READING PASSAGE >>
Skip to main content

Fine-tuning SmolVLA Model

SmolVLA (Small Vision-Language-Action) is a lightweight VLA model (approx. 450M parameters) released by Hugging Face. If you want to quickly walk through the "data → training → inference" process on a single card or consumer-grade GPU, SmolVLA is usually the easiest starting point.

This article will guide you through three things:

  • Preparing LeRobot format data (local or Hub)
  • Starting fine-tuning training (single-card/multi-card/memory-optimized)
  • Performing a minimal inference validation with the trained model

Prerequisites

System Requirements

  • OS: Linux (Ubuntu 20.04+ recommended) or macOS.
  • Python Version: 3.10+ recommended (matches common LeRobot dependencies better).
  • GPU: NVIDIA GPU (RTX 3080 or higher recommended), at least 8GB VRAM.
  • Memory: At least 16GB RAM.
  • Storage: At least 50GB available space.

Environment Preparation

1. Install LeRobot

# Clone LeRobot repository
git clone https://github.com/huggingface/lerobot.git
cd lerobot

# Create virtual environment (venv recommended; conda also works)

TASKS TO PERFORM >>
1) Reproduce a passage of the SmolVLA fine-tuning guide word for word. Begin at "Fine-tuning SmolVLA Model" and stop after "fine-tuning training (single-card/multi-card/memory-optimized)".
2) Quote all of the records that follow the SmolVLA fine-tuning guide line for line, omitting the pictures.

DATA EXTRACT >>
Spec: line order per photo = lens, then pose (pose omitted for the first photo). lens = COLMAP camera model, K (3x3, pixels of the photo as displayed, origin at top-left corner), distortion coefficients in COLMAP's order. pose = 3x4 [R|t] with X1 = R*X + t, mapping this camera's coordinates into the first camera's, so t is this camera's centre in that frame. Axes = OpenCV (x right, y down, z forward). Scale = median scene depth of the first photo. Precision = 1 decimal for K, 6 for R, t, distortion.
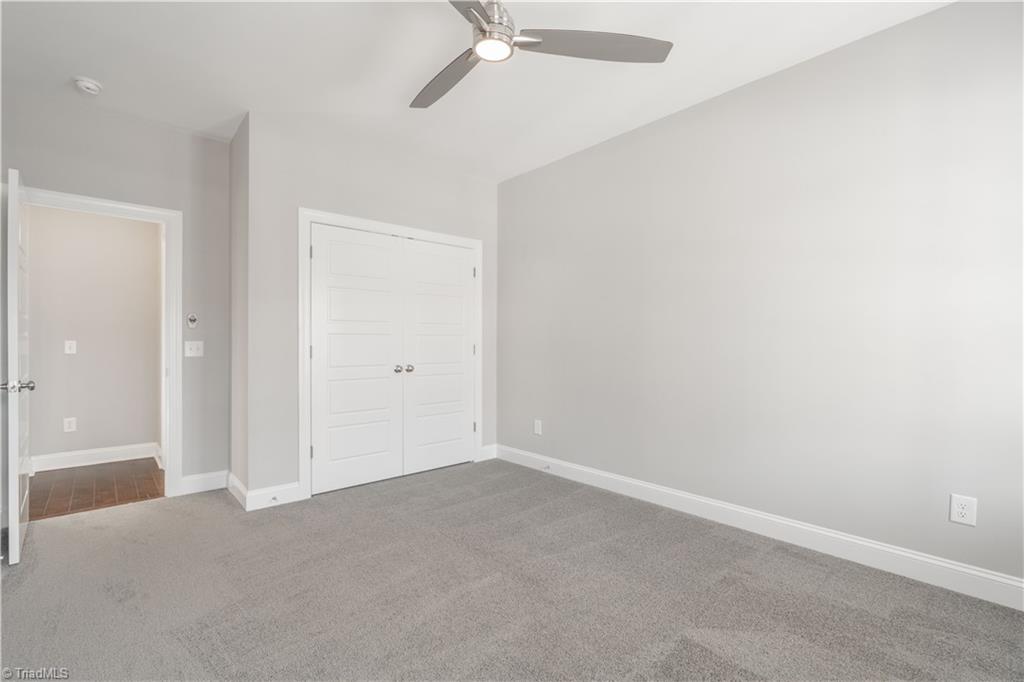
lens RADIAL K [[473.7, 0, 509.7], [0, 473.7, 338.1], [0, 0, 1]] dist [-0.001440, -0.001540]
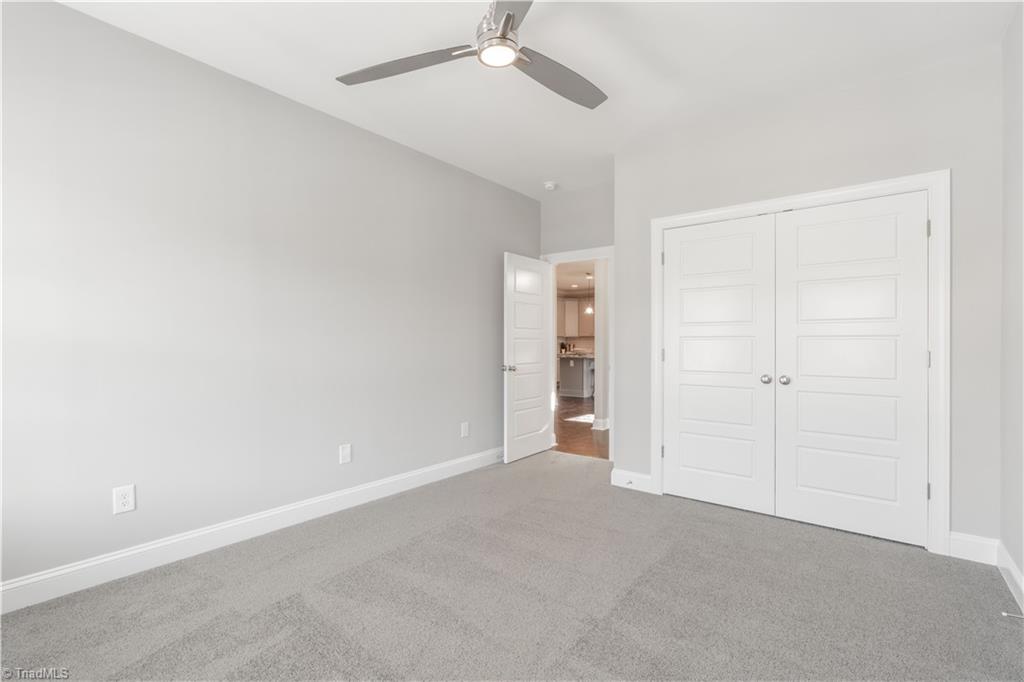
lens RADIAL K [[473.7, 0, 510.5], [0, 473.7, 346.2], [0, 0, 1]] dist [-0.001440, -0.001540]
pose [[0.147684, 0.002707, -0.989031, 0.514542], [0.000795, 0.999996, 0.002856, 0.006090], [0.989034, -0.001208, 0.147681, 0.476647]]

ANSWERS TO EACH TASK >>
1)
Fine-tuning SmolVLA Model

SmolVLA (Small Vision-Language-Action) is a lightweight VLA model (approx. 450M parameters) released by Hugging Face. If you want to quickly walk through the "data → training → inference" process on a single card or consumer-grade GPU, SmolVLA is usually the easiest starting point.

This article will guide you through three things:

  • Preparing LeRobot format data (local or Hub)
  • Starting fine-tuning training (single-card/multi-card/memory-optimized)

2)
Spec: line order per photo = lens, then pose (pose omitted for the first photo). lens = COLMAP camera model, K (3x3, pixels of the photo as displayed, origin at top-left corner), distortion coefficients in COLMAP's order. pose = 3x4 [R|t] with X1 = R*X + t, mapping this camera's coordinates into the first camera's, so t is this camera's centre in that frame. Axes = OpenCV (x right, y down, z forward). Scale = median scene depth of the first photo. Precision = 1 decimal for K, 6 for R, t, distortion.
lens RADIAL K [[473.7, 0, 509.7], [0, 473.7, 338.1], [0, 0, 1]] dist [-0.001440, -0.001540]
lens RADIAL K [[473.7, 0, 510.5], [0, 473.7, 346.2], [0, 0, 1]] dist [-0.001440, -0.001540]
pose [[0.147684, 0.002707, -0.989031, 0.514542], [0.000795, 0.999996, 0.002856, 0.006090], [0.989034, -0.001208, 0.147681, 0.476647]]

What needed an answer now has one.